Assignment:
Each line of the material must be reproduced exactly; pictures stay out.

Exercise materials:
*** Block opens ***

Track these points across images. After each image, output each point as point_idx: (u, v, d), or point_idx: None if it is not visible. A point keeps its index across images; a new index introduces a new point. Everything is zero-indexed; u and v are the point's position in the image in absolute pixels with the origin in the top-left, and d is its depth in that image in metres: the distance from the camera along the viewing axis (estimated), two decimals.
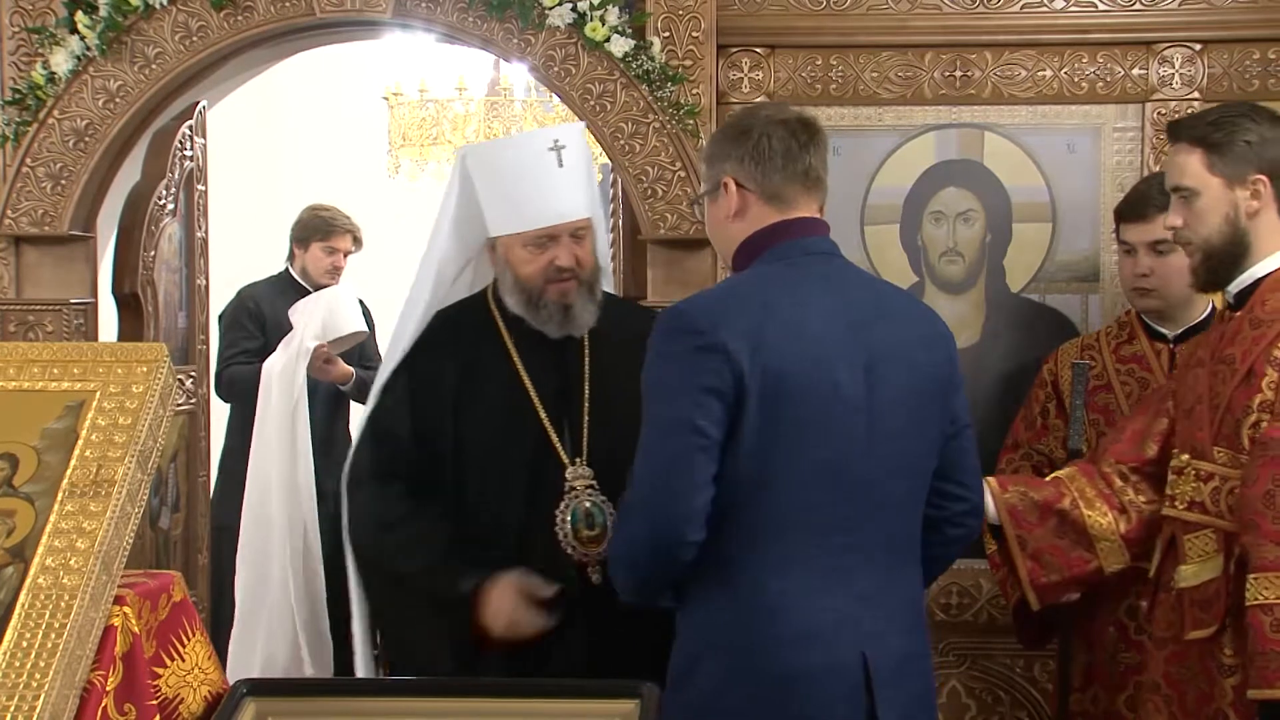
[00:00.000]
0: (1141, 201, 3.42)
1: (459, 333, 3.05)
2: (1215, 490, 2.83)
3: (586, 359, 3.06)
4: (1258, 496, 2.69)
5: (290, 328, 5.39)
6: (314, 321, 5.31)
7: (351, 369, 5.39)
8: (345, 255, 5.68)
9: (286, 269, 5.74)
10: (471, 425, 2.98)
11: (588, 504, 2.94)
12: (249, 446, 5.34)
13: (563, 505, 2.93)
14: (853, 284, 2.56)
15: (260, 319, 5.53)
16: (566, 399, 3.02)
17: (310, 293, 5.57)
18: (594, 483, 2.96)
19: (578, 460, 2.98)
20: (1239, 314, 2.88)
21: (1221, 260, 2.87)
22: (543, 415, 2.99)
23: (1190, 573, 2.86)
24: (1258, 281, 2.85)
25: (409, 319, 3.09)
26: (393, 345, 3.13)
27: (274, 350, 5.41)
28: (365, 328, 5.45)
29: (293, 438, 5.16)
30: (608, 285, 3.21)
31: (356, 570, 3.06)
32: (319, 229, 5.65)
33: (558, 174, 2.96)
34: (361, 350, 5.58)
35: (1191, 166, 2.87)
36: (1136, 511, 3.03)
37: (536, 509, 2.94)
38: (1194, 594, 2.84)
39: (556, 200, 2.96)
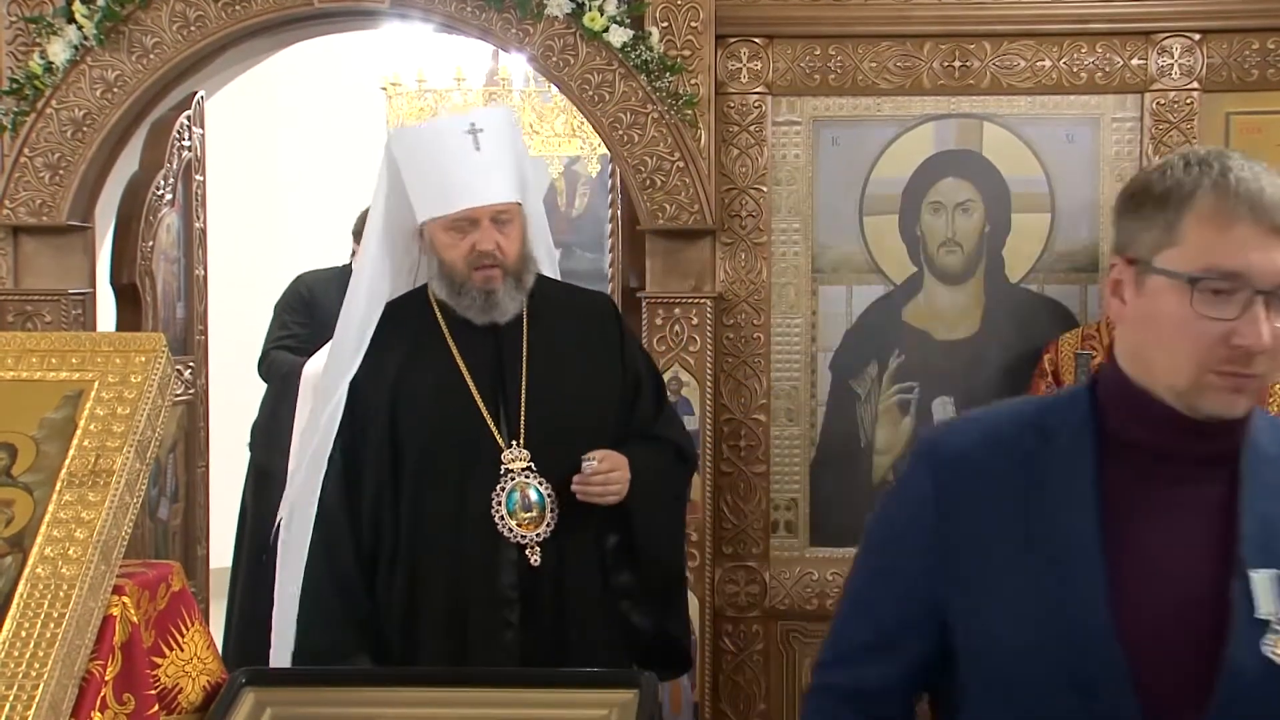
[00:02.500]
0: None
1: (398, 324, 3.05)
2: None
3: (525, 342, 3.03)
4: None
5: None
6: None
7: None
8: None
9: (350, 262, 5.79)
10: (407, 413, 2.98)
11: (524, 486, 2.93)
12: (277, 429, 5.43)
13: (498, 488, 2.93)
14: None
15: (311, 306, 5.59)
16: (503, 382, 3.00)
17: None
18: (531, 465, 2.95)
19: (514, 443, 2.96)
20: None
21: None
22: (478, 399, 2.97)
23: None
24: None
25: (352, 314, 3.10)
26: (338, 337, 3.13)
27: (321, 340, 5.47)
28: None
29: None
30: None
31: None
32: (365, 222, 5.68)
33: (474, 157, 2.94)
34: None
35: None
36: None
37: (473, 492, 2.93)
38: None
39: (471, 184, 2.94)
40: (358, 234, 5.71)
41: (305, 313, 5.57)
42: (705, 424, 3.90)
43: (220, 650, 5.71)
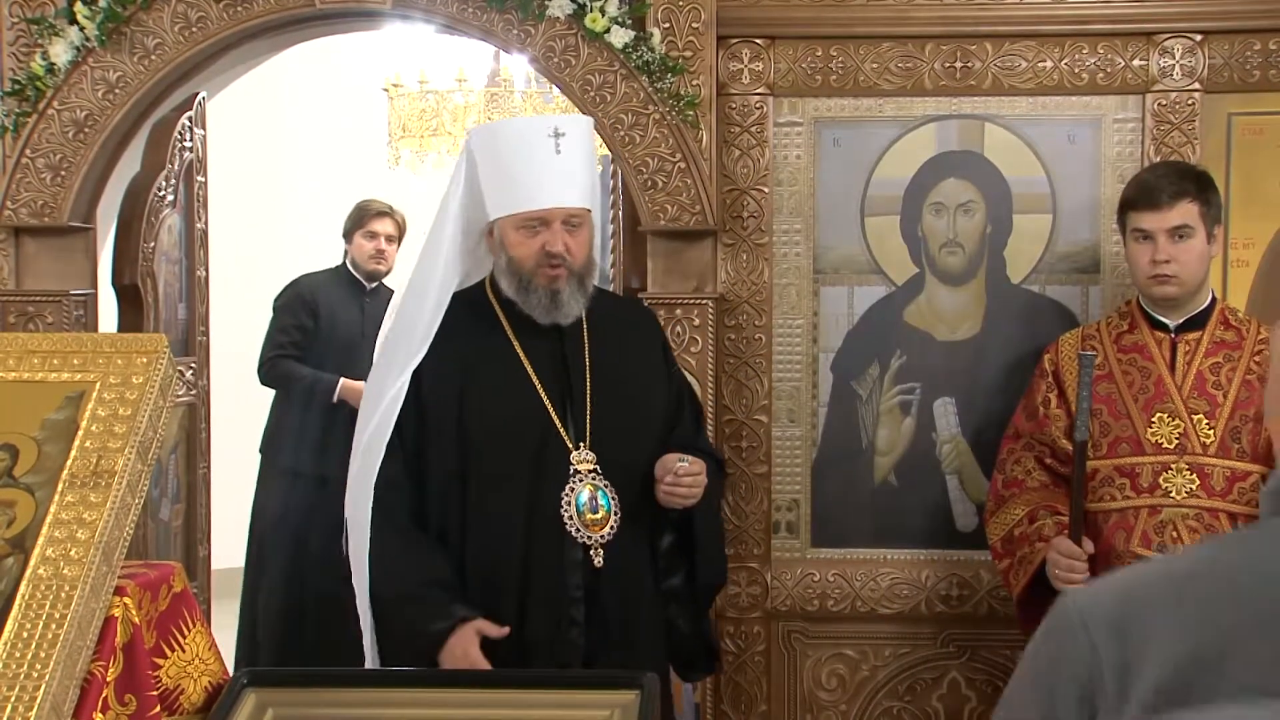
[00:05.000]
0: (1155, 189, 3.41)
1: (461, 318, 3.07)
2: None
3: (585, 345, 3.09)
4: None
5: (343, 317, 5.71)
6: None
7: None
8: (388, 239, 5.84)
9: (344, 262, 5.96)
10: (476, 408, 3.01)
11: (592, 488, 2.98)
12: (288, 435, 5.64)
13: (568, 488, 2.97)
14: None
15: (314, 307, 5.78)
16: (568, 385, 3.06)
17: (360, 281, 5.82)
18: (597, 467, 3.00)
19: (582, 445, 3.01)
20: None
21: None
22: (546, 400, 3.02)
23: None
24: None
25: (420, 303, 3.07)
26: (400, 327, 3.12)
27: (324, 339, 5.68)
28: None
29: None
30: (603, 279, 3.25)
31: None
32: (356, 219, 5.87)
33: (554, 160, 2.98)
34: None
35: None
36: None
37: (543, 492, 2.98)
38: None
39: (550, 185, 2.99)
40: (347, 234, 5.87)
41: (308, 315, 5.70)
42: (707, 425, 3.90)
43: (235, 644, 5.80)
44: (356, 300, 5.80)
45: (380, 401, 3.03)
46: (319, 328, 5.71)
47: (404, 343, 3.07)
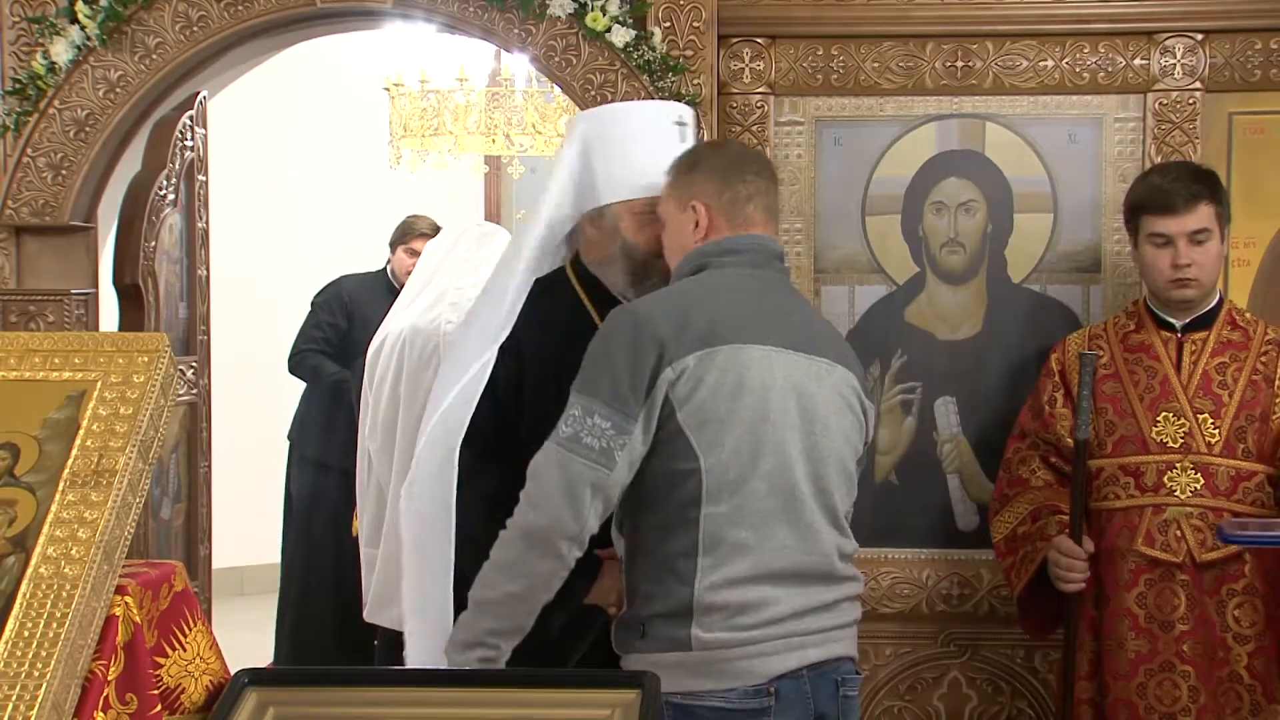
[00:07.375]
0: (1171, 193, 3.40)
1: (548, 305, 3.01)
2: None
3: None
4: None
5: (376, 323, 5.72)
6: None
7: None
8: None
9: (384, 268, 6.14)
10: None
11: None
12: (316, 426, 5.81)
13: None
14: None
15: (349, 310, 5.96)
16: None
17: (398, 291, 5.79)
18: None
19: None
20: None
21: None
22: None
23: None
24: None
25: (506, 282, 2.99)
26: (483, 306, 3.03)
27: (355, 340, 5.72)
28: None
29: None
30: None
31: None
32: (400, 233, 6.05)
33: (679, 149, 2.93)
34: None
35: None
36: None
37: None
38: None
39: None
40: (391, 245, 6.01)
41: (343, 316, 5.89)
42: None
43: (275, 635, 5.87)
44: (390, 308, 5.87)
45: (463, 373, 2.92)
46: (352, 329, 5.85)
47: (487, 324, 2.97)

*** Block closes ***

Answer section:
Track these points across images. After each image, output each point as point_idx: (u, v, d), or point_idx: None if it is not visible. A point keeps its index across images; a new index introduces a new point. Everything is zero-indexed; u and v are the point's position in the image in absolute pixels with the origin in the top-left, and d is its depth in that image in metres: the distance from the camera along the viewing axis (estimated), two decimals.
[00:00.000]
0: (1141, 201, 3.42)
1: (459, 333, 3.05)
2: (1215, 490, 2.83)
3: (586, 359, 3.06)
4: (1258, 496, 2.69)
5: (290, 328, 5.39)
6: (314, 321, 5.31)
7: (351, 369, 5.39)
8: (345, 255, 5.68)
9: (286, 269, 5.74)
10: (471, 425, 2.98)
11: (588, 504, 2.94)
12: (249, 446, 5.34)
13: (563, 505, 2.93)
14: (853, 284, 2.56)
15: (260, 319, 5.53)
16: (566, 399, 3.02)
17: (310, 293, 5.57)
18: (594, 483, 2.96)
19: (578, 460, 2.98)
20: (1239, 314, 2.88)
21: (1221, 260, 2.87)
22: (543, 415, 2.99)
23: (1190, 573, 2.86)
24: (1258, 281, 2.85)
25: (409, 319, 3.09)
26: (393, 345, 3.13)
27: (274, 350, 5.41)
28: (365, 328, 5.45)
29: (293, 438, 5.16)
30: (608, 285, 3.21)
31: (356, 570, 3.06)
32: (319, 229, 5.65)
33: (558, 174, 2.96)
34: (361, 350, 5.58)
35: (1191, 166, 2.87)
36: (1136, 511, 3.03)
37: (536, 509, 2.94)
38: (1194, 594, 2.84)
39: (556, 200, 2.96)
[00:02.500]
0: None
1: (398, 324, 3.05)
2: None
3: (525, 342, 3.03)
4: None
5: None
6: None
7: None
8: None
9: (350, 262, 5.79)
10: (407, 413, 2.98)
11: (524, 486, 2.93)
12: (277, 429, 5.43)
13: (498, 488, 2.93)
14: None
15: (311, 306, 5.59)
16: (503, 382, 3.00)
17: None
18: (531, 465, 2.95)
19: (514, 443, 2.96)
20: None
21: None
22: (478, 399, 2.97)
23: None
24: None
25: (352, 314, 3.10)
26: (338, 337, 3.13)
27: (321, 340, 5.47)
28: None
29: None
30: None
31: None
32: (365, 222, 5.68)
33: (474, 157, 2.94)
34: None
35: None
36: None
37: (473, 492, 2.93)
38: None
39: (471, 184, 2.94)
40: (358, 234, 5.71)
41: (305, 313, 5.57)
42: (705, 424, 3.90)
43: (220, 650, 5.71)
[00:05.000]
0: (1155, 189, 3.41)
1: (461, 318, 3.07)
2: None
3: (585, 345, 3.09)
4: None
5: (343, 317, 5.71)
6: None
7: None
8: (388, 239, 5.84)
9: (344, 262, 5.96)
10: (476, 408, 3.01)
11: (592, 488, 2.98)
12: (288, 435, 5.64)
13: (568, 488, 2.97)
14: None
15: (314, 307, 5.78)
16: (568, 385, 3.06)
17: (360, 281, 5.82)
18: (597, 467, 3.00)
19: (582, 445, 3.01)
20: None
21: None
22: (546, 400, 3.02)
23: None
24: None
25: (420, 303, 3.07)
26: (400, 327, 3.12)
27: (324, 339, 5.68)
28: None
29: None
30: (603, 279, 3.25)
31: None
32: (356, 219, 5.87)
33: (554, 160, 2.98)
34: None
35: None
36: None
37: (543, 492, 2.98)
38: None
39: (550, 185, 2.99)
40: (347, 234, 5.87)
41: (308, 315, 5.70)
42: (707, 425, 3.90)
43: (235, 644, 5.80)
44: (356, 300, 5.80)
45: (380, 401, 3.03)
46: (319, 328, 5.71)
47: (404, 343, 3.07)
[00:07.375]
0: (1171, 193, 3.40)
1: (548, 305, 3.01)
2: None
3: None
4: None
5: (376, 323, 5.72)
6: None
7: None
8: None
9: (384, 268, 6.14)
10: None
11: None
12: (316, 426, 5.81)
13: None
14: None
15: (349, 310, 5.96)
16: None
17: (398, 291, 5.79)
18: None
19: None
20: None
21: None
22: None
23: None
24: None
25: (506, 282, 2.99)
26: (483, 306, 3.03)
27: (355, 340, 5.72)
28: None
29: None
30: None
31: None
32: (400, 233, 6.05)
33: (679, 149, 2.93)
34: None
35: None
36: None
37: None
38: None
39: None
40: (391, 245, 6.01)
41: (343, 316, 5.89)
42: None
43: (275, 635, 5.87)
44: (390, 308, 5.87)
45: (463, 373, 2.92)
46: (352, 329, 5.85)
47: (487, 324, 2.97)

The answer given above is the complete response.